Quote the data word for word from its beginning up to and including the line with "374.5], [0, 0, 1]] dist [0.029003, -0.065519]", leaving the pictures out of your answer.

===============

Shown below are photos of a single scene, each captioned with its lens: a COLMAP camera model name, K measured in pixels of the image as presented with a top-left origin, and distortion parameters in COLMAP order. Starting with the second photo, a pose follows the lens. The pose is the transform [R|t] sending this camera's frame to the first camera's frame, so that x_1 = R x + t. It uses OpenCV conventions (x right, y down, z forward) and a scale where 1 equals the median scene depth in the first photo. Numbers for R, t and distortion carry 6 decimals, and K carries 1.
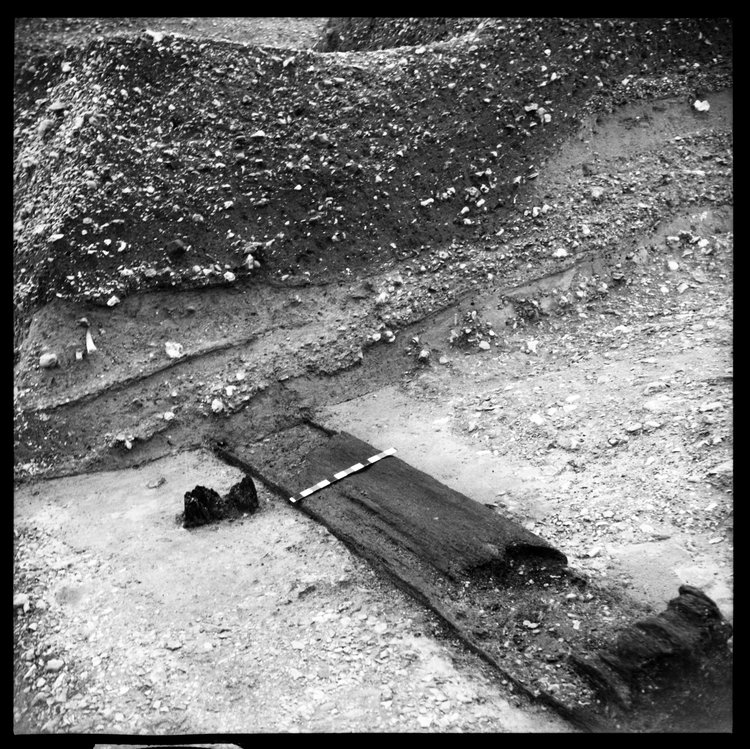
lens RADIAL K [[983.0, 0, 375.0], [0, 983.0, 374.5], [0, 0, 1]] dist [0.029003, -0.065519]
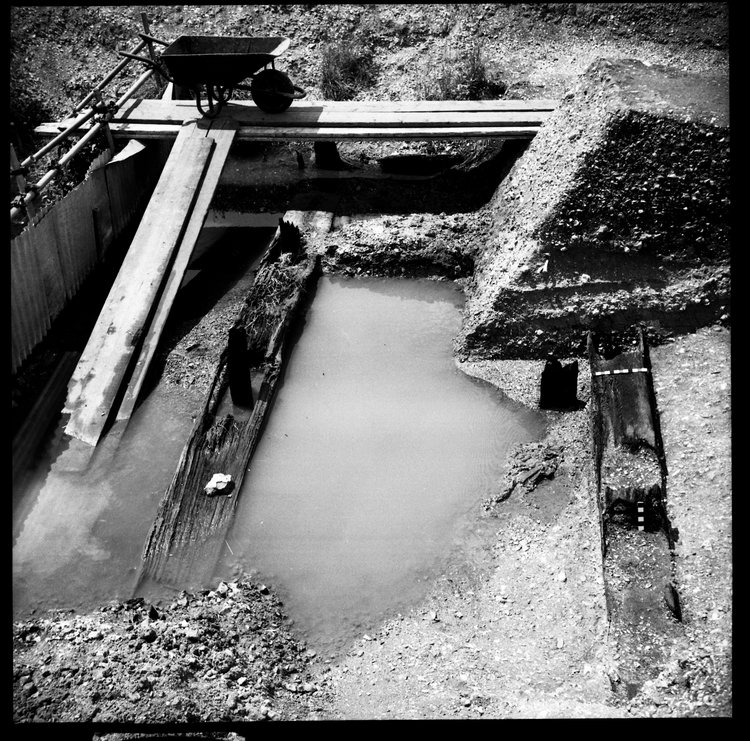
lens RADIAL K [[983.0, 0, 375.0], [0, 983.0, 370.5], [0, 0, 1]] dist [0.029003, -0.065519]
pose [[0.799589, 0.392798, -0.454277, 0.404763], [-0.228733, 0.898613, 0.374400, -0.468947], [0.555283, -0.195458, 0.808367, -0.834049]]
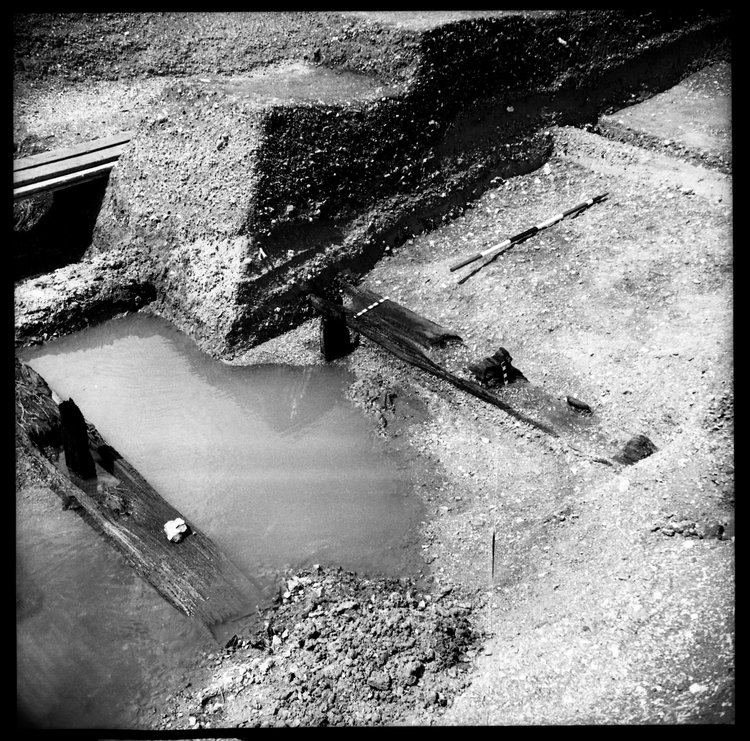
lens RADIAL K [[983.0, 0, 375.0], [0, 983.0, 370.5], [0, 0, 1]] dist [0.029003, -0.065519]
pose [[0.979734, -0.025396, 0.198686, -0.439392], [-0.019755, 0.974843, 0.222015, -0.253029], [-0.199326, -0.221441, 0.954585, -1.225160]]
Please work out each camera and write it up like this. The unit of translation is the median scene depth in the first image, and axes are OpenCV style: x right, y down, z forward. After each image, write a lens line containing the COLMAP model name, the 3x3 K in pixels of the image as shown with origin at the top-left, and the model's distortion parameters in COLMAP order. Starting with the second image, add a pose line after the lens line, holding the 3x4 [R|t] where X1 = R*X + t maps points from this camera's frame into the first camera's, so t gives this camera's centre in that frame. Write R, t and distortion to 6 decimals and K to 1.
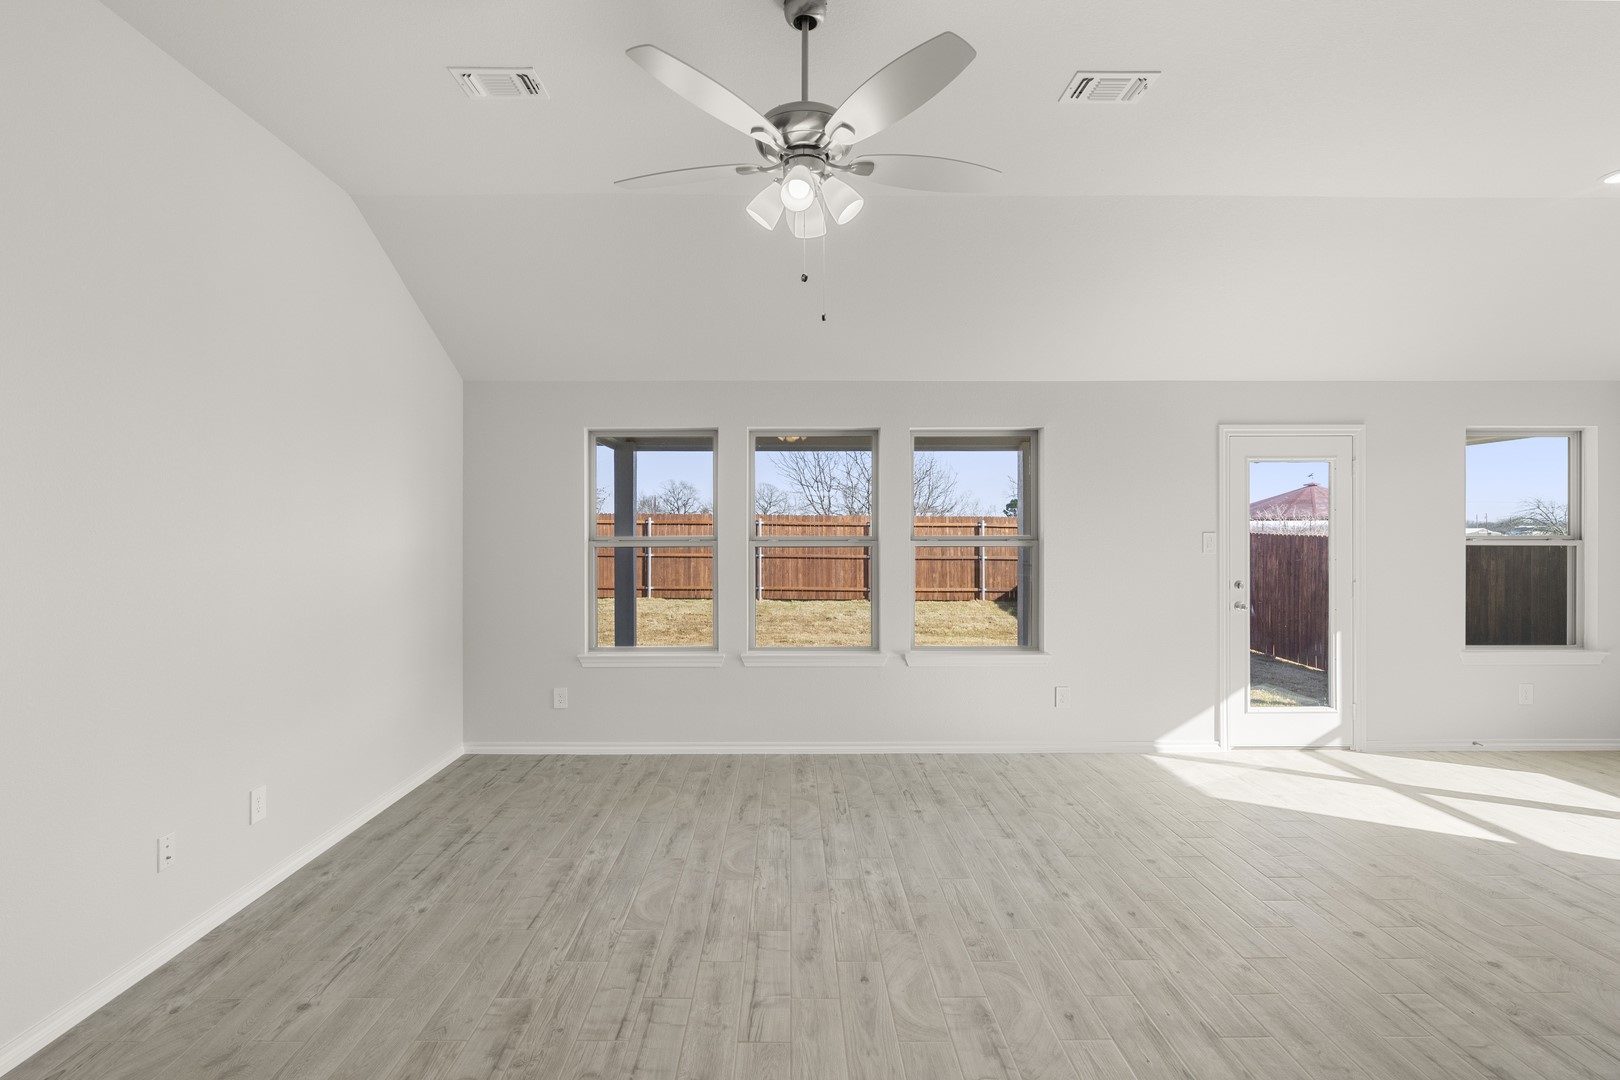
lens RADIAL K [[791.1, 0, 775.8], [0, 791.1, 522.8], [0, 0, 1]] dist [-0.000413, -0.000311]
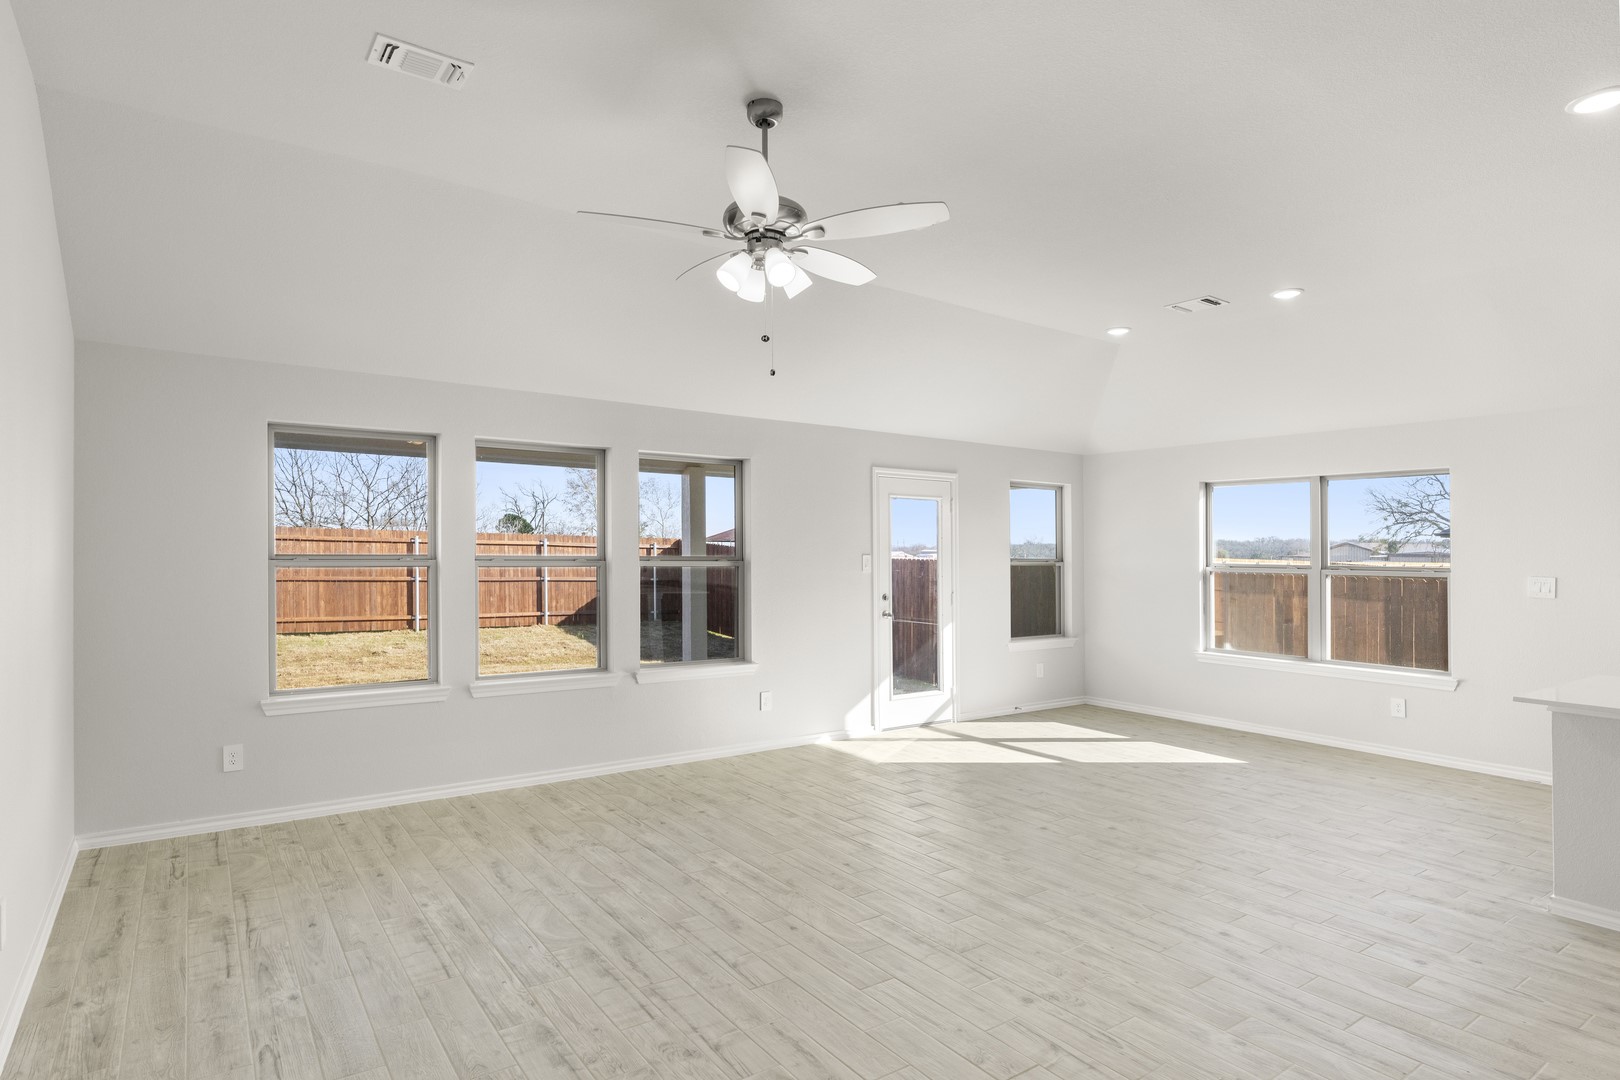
lens RADIAL K [[894.8, 0, 783.7], [0, 894.8, 521.3], [0, 0, 1]] dist [0.000615, 0.000502]
pose [[0.817339, 0.029310, 0.575411, -0.396119], [-0.017042, 0.999498, -0.026705, -0.000399], [-0.575905, 0.012021, 0.817428, -0.059244]]
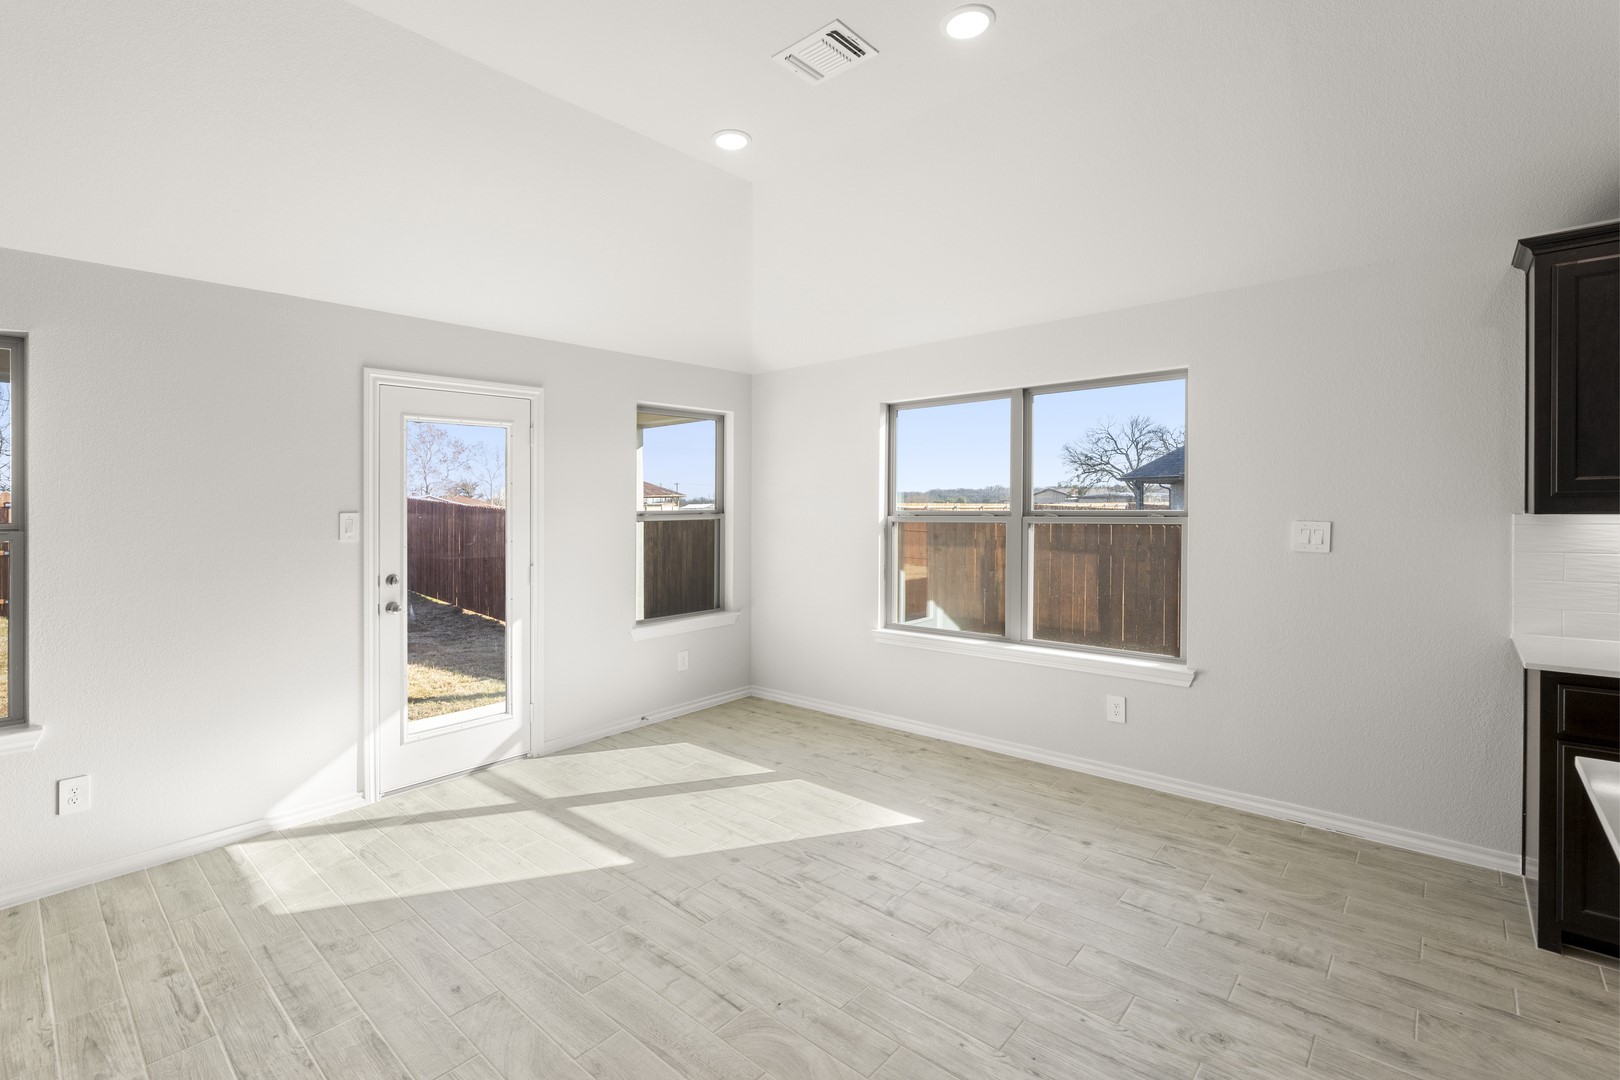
lens RADIAL K [[719.5, 0, 810.0], [0, 719.5, 540.0], [0, 0, 1]] dist [-0.010368, -0.000214]
pose [[0.656209, -0.045456, 0.753209, 0.370781], [0.004917, 0.998420, 0.055971, 0.003310], [-0.754563, -0.033025, 0.655396, 0.268259]]
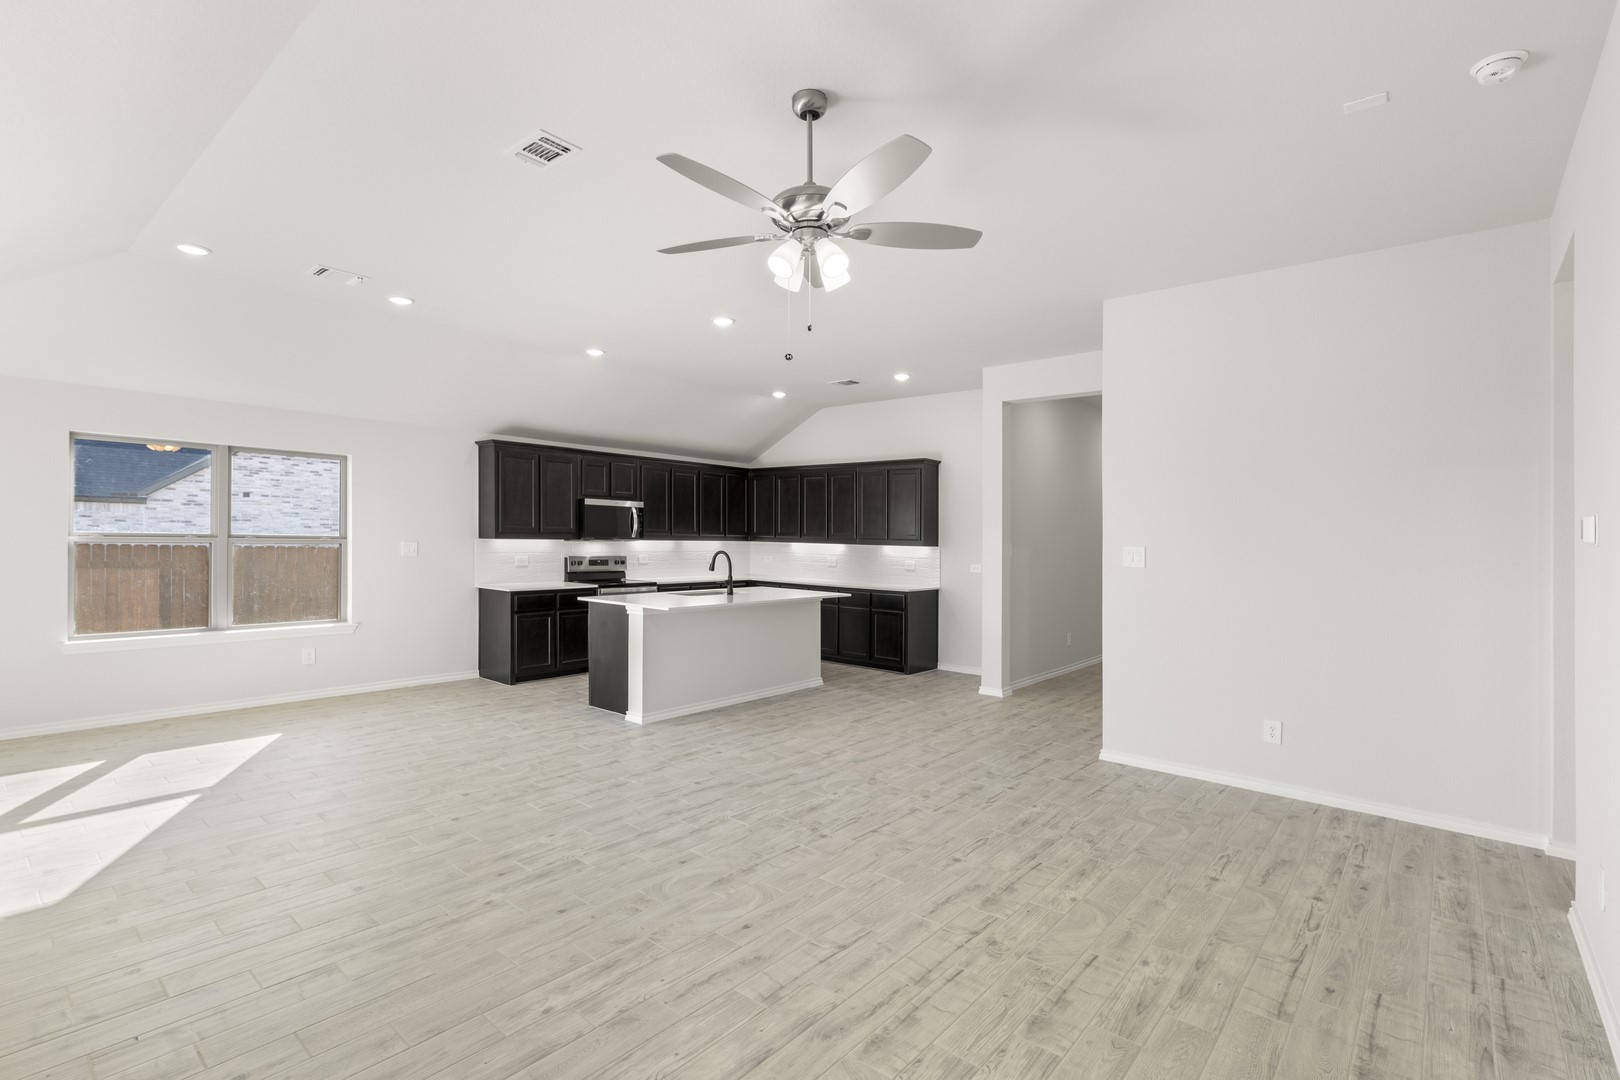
lens RADIAL K [[761.4, 0, 810.0], [0, 761.4, 540.0], [0, 0, 1]] dist [0.001977, -0.000146]
pose [[-0.783292, -0.017124, 0.621418, -0.365464], [-0.025723, 0.999657, -0.004878, 0.008970], [-0.621122, -0.019806, -0.783464, 1.038869]]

===============

**ANSWER BOX:**
Shown below are photos of a single scene, each captioned with its lens: a COLMAP camera model name, K measured in pixels of the image as presented with a top-left origin, and distortion parameters in COLMAP order. Starting with the second photo, a pose follows the lens. The pose is the transform [R|t] sending this camera's frame to the first camera's frame, so that x_1 = R x + t. It uses OpenCV conventions (x right, y down, z forward) and a scale where 1 equals the median scene depth in the first photo. Numbers for R, t and distortion carry 6 decimals, and K carries 1.
lens RADIAL K [[983.0, 0, 375.0], [0, 983.0, 374.5], [0, 0, 1]] dist [0.029003, -0.065519]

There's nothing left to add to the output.